§ **MATERIALS PROVIDED**
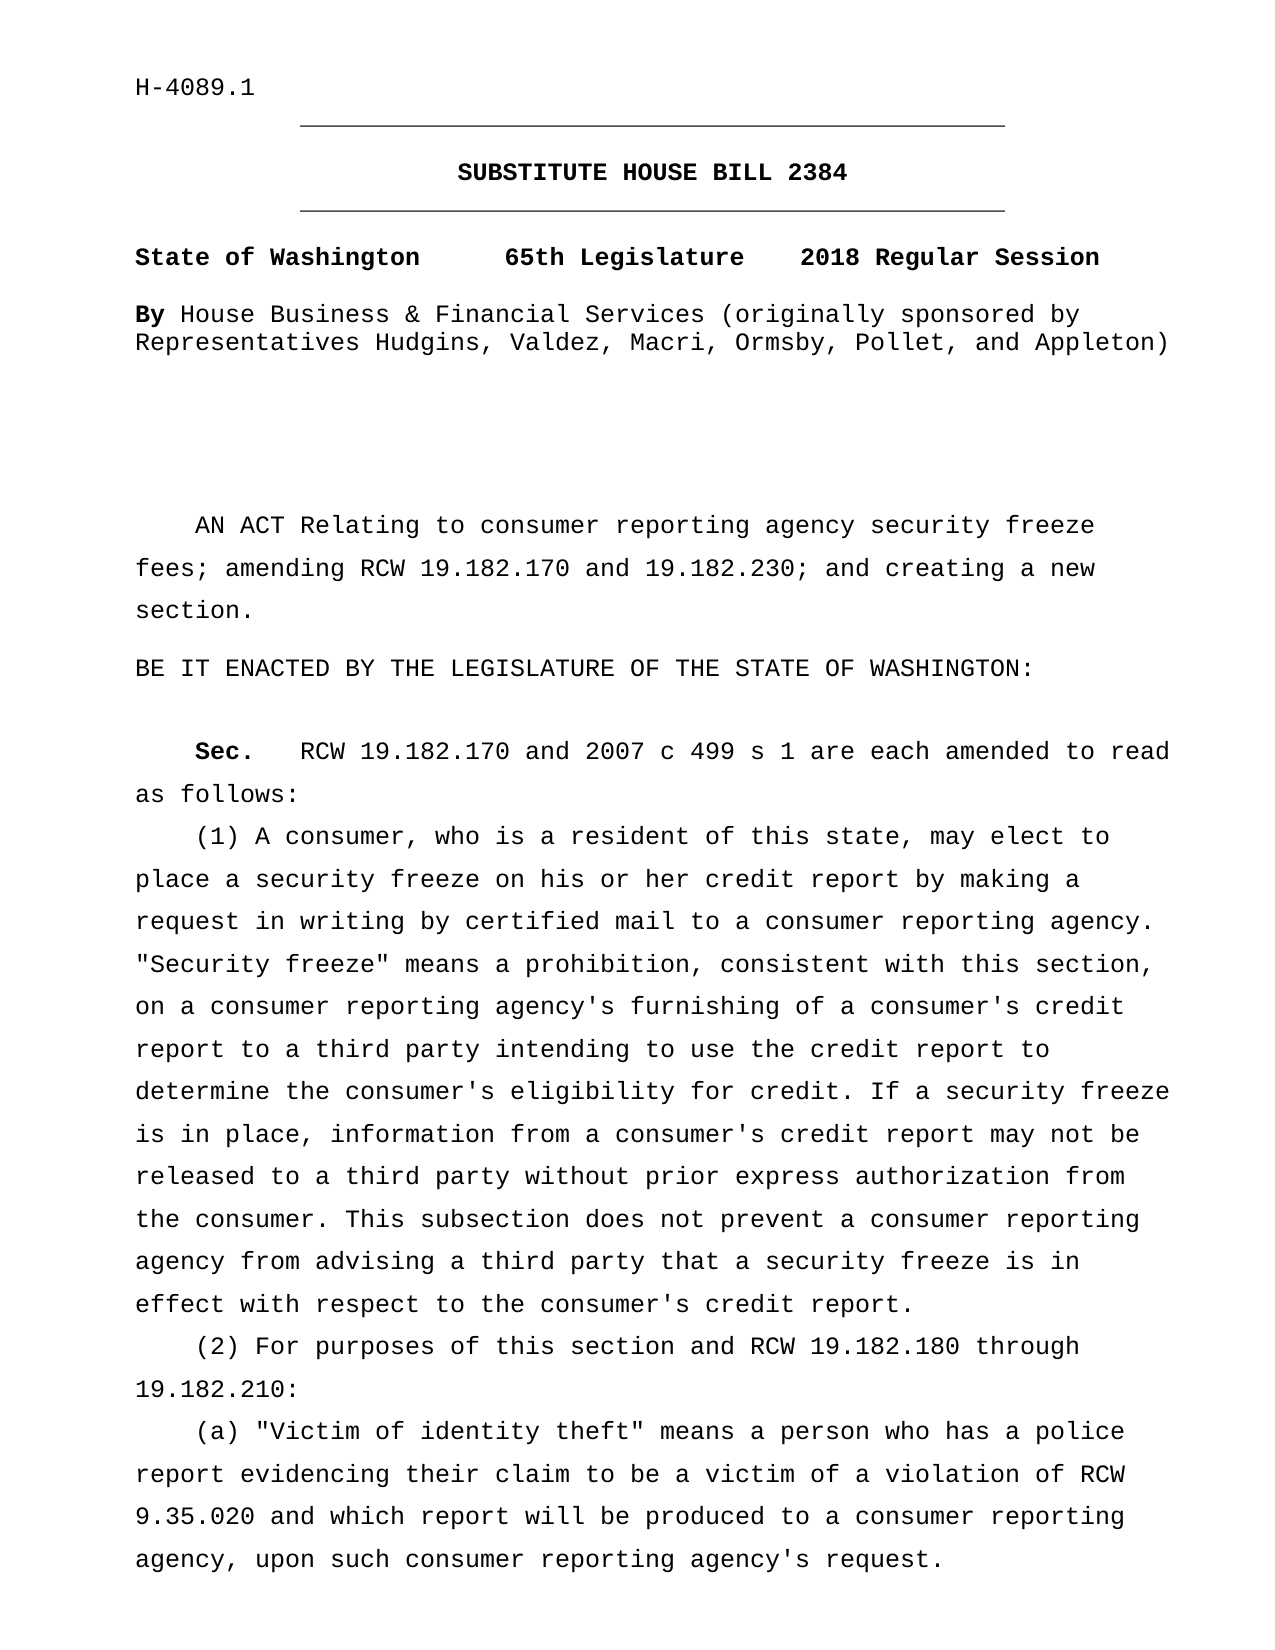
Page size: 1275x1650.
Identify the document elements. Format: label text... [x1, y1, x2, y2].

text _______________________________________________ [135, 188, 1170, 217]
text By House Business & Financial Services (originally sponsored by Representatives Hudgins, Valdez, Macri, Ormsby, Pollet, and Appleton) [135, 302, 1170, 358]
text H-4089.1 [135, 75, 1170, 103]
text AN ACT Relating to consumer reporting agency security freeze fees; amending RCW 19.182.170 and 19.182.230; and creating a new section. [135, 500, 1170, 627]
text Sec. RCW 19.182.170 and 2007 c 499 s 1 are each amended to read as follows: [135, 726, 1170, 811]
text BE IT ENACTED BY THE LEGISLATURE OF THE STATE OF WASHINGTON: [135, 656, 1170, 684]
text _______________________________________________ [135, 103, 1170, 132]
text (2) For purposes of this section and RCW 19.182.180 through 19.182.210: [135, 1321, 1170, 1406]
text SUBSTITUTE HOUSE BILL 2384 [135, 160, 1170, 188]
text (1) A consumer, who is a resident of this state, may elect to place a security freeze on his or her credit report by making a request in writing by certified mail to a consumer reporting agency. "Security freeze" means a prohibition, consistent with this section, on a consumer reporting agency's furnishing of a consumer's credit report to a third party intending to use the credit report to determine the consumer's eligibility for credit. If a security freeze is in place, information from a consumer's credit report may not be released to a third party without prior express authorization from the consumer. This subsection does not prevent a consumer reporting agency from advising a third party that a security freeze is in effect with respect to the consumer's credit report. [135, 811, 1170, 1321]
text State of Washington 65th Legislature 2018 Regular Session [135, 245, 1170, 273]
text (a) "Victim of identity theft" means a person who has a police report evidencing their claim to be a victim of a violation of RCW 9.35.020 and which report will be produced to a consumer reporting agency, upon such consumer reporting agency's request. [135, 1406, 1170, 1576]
---
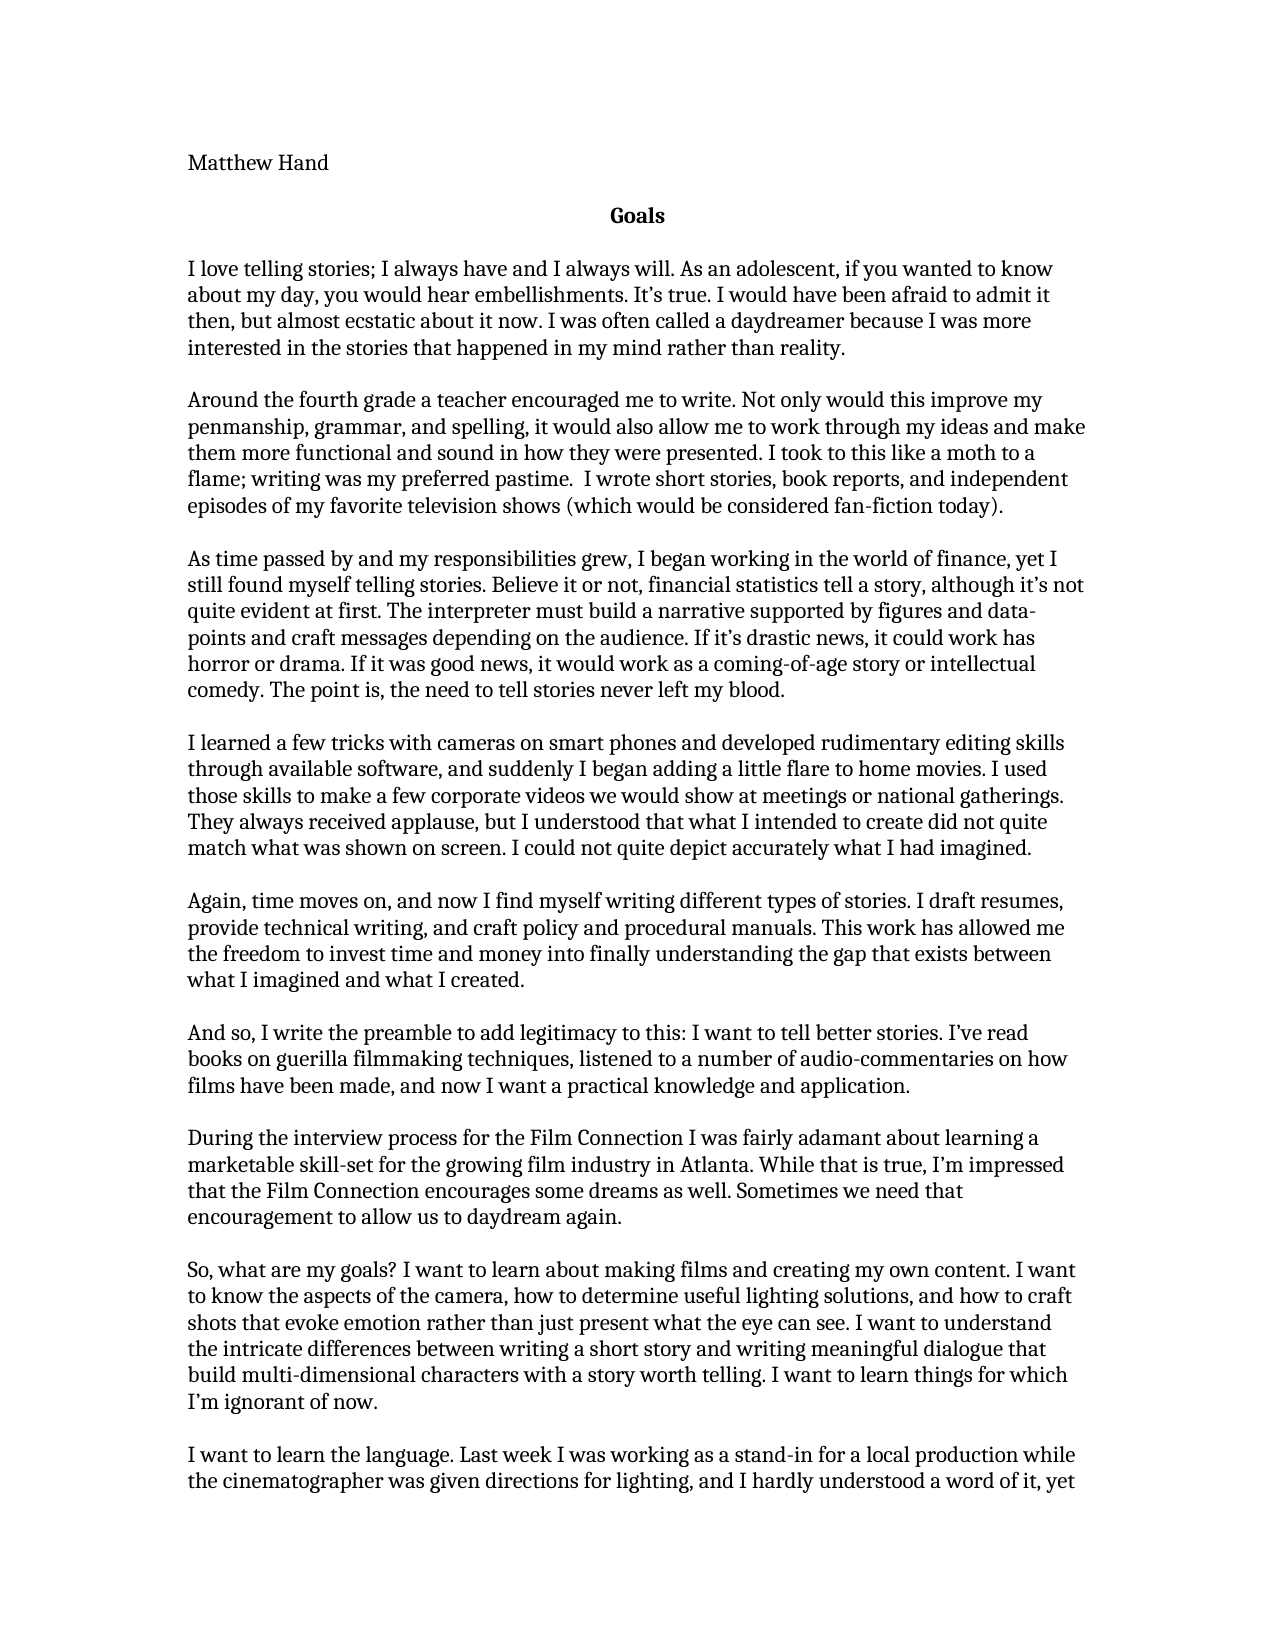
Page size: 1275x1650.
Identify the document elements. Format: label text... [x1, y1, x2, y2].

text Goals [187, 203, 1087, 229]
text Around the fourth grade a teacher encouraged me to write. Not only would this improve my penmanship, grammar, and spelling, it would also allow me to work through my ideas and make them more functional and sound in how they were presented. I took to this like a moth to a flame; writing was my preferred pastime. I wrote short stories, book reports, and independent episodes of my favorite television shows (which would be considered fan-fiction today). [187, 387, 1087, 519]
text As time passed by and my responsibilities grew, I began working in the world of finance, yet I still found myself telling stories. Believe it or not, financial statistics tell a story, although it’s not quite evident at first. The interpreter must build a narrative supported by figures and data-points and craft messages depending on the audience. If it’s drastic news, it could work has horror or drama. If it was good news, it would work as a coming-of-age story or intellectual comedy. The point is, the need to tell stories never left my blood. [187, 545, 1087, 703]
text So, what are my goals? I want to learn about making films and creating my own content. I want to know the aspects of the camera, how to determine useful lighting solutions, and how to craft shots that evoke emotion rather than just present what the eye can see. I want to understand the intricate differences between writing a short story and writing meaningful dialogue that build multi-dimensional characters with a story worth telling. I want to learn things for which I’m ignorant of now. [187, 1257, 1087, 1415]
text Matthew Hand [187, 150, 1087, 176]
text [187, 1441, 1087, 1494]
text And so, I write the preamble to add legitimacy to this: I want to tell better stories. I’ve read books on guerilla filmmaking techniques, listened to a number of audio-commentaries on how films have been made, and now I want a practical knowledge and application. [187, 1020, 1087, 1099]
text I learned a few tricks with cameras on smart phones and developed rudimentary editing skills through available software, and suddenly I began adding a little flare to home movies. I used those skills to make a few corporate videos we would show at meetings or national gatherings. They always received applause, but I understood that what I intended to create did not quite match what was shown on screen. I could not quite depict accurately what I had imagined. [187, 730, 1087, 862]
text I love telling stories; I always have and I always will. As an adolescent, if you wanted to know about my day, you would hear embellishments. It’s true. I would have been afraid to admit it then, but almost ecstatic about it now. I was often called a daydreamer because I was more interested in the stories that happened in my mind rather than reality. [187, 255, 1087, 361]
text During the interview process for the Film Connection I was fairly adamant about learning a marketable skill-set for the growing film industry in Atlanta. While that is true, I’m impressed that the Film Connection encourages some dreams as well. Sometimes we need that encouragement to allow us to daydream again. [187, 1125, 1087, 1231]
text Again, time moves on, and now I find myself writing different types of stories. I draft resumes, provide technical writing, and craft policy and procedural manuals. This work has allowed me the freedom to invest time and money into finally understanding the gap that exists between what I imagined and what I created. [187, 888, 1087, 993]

§ **WHAT IS EXPECTED**
Before answering, count every line of the records that contains "than"; the answer is that number and nothing more.

§ **EXPECTED OUTPUT**
2